The LDPC code is a block-based code. The encoder processes blocks of K bits and delivers blocks of N bits. Thus, N-K redundancy bits are added. These N-K bits are called “parity bits”. The coding rate or code rate is defined by the ratio K/N. The lower the coding rate, the higher the number of redundancy bits, and hence, the greater the protection against noise in a transmission channel.
These N-K bits are calculated with the help of a parity matrix H. Therefore, the LDPC code is also a code based on a matrix. This matrix has N-K rows and N columns and comprises “1s” and of “0s”1, with a small number of “1s”; relative to the number of “0s”. This is the reason why codes of this type, based on such a matrix, are called low-density codes (LDPC codes). The encoded block BLC, of N bits, is calculated by solving the equation HBLCT=0, where H denotes the parity matrix and T the “transpose” function.
On the decoder side, the erroneous bits are corrected on the basis of the relationships between the coded cues of the block. These relationships are given by the parity matrix H. The decoder uses internal metrics corresponding to the “1s” of the matrix H. The matrix H corresponds to the Tanner graph of the LDPC code comprising so-called check nodes and bit nodes, interlinked by the path of the graphs that represent the messages exchanged iteratively between the nodes thus linked. These metrics are updated row-wise (updating of the check nodes) by taking account of the internal metrics of one and the same row. Thereafter, the decoder updates these metrics column-wise (updating of the bit nodes) by taking account of the internal metrics in one and the same column and also of the corresponding cue at the input of the decoder that originates from the transmission channel. An iteration corresponds to the updating of the check nodes for all the internal metrics, followed by the updating of the bit nodes for all the internal metrics.
The decoding of a block uses several iterations. The values of the decoded bits, also called “hard decisions”, are obtained by adding together the internal metrics column-wise with the cues received and by taking the sign of the result. Stated otherwise, the sign of the result provides the value “0” or “1” of the bit while the absolute value of the result gives a confidence (probability) indication for this “0” or “1” logic value.
The LDPC-type codes are of interest since they make it possible to obtain very low bit error rates (BER) on account of the iterative nature of the decoding algorithm.
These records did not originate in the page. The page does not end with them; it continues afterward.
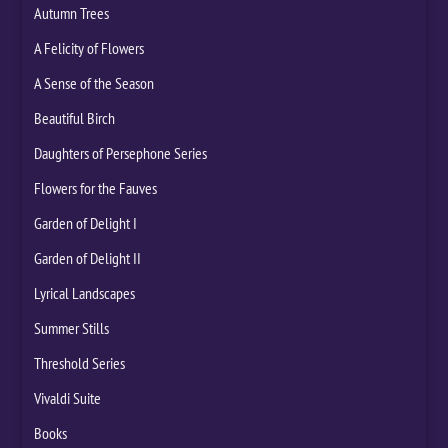
Autumn Trees
A Felicity of Flowers
A Sense of the Season
Beautiful Birch
Daughters of Persephone Series
Flowers for the Fauves
Garden of Delight I
Garden of Delight II
Lyrical Landscapes
Summer Stills
Threshold Series
Vivaldi Suite
Books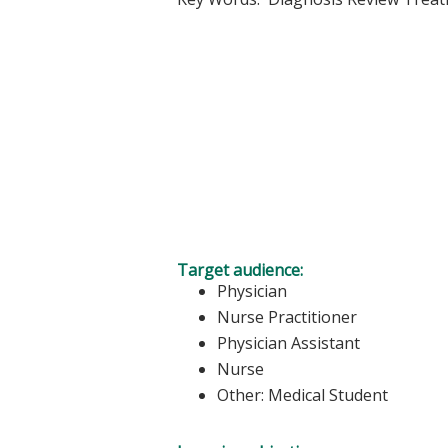
Target audience:
Physician
Nurse Practitioner
Physician Assistant
Nurse
Other: Medical Student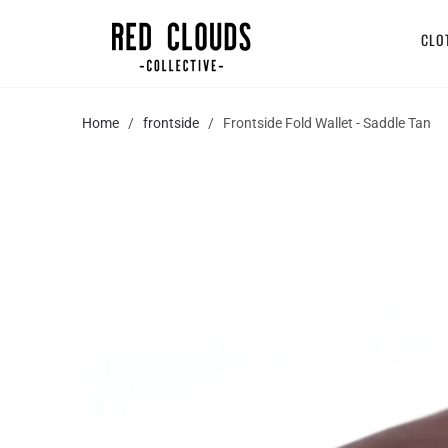
CLO
Home
/
frontside
/ Frontside Fold Wallet - Saddle Tan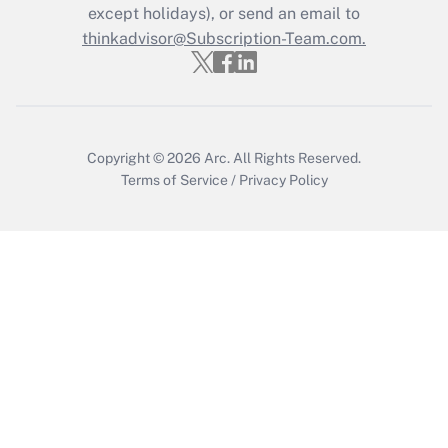
Who must file a return?
except holidays), or send an email to
thinkadvisor@Subscription-Team.com.
Get Answer
Copyright © 2026
Arc.
All Rights Reserved.
Terms of Service
/
Privacy Policy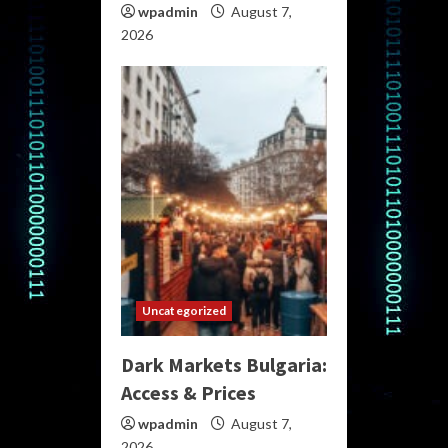
wpadmin
August 7,
2026
Uncategorized
Dark Markets Bulgaria:
Access & Prices
wpadmin
August 7,
2026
Several iterative decoding algorithms exist for decoding LDPC codes, for example, a “belief propagation” (BP) classical algorithm as is well known to the person skilled in the art. That being the case, another algorithm, a “Layered Belief Propagation” algorithm or “Layered BP” is of particular interest because it uses fewer iterations than the classical BP algorithm for the same result.
More precisely, the matrix H is subdivided into layers, each formed of groups of rows. Whereas in the classical BP algorithm, the channel cues, initially equal to the cues of the received block to be decoded, are updated per column of the metrics matrix at the end of each iteration, these channel cues are, in the case of a layered decoding algorithm, updated layer by layer, and the cues updated for a current layer are used for the subsequent layer. Stated otherwise, in such a decoding algorithm of the “layered BP”, type, the updating of the check nodes is performed on a layer, then the bit nodes are updated column-wise, then the check nodes are updated on the subsequent layer before the bit nodes are updated again column-wise, and so on, and so forth.
While the implementation of such an algorithm is relatively simple to achieve when each column of a layer comprises at most a single “1”, the hardware embodiment becomes relatively complex and uses, in particular, multiplexers to perform operations several times on a previous result, when several “1s” are distributed within one and the same column of a layer. Specifically, the step of updating the check nodes will calculate, for the specific column, all the updated metrics that will thereafter be taken into account in updating the corresponding channel cue.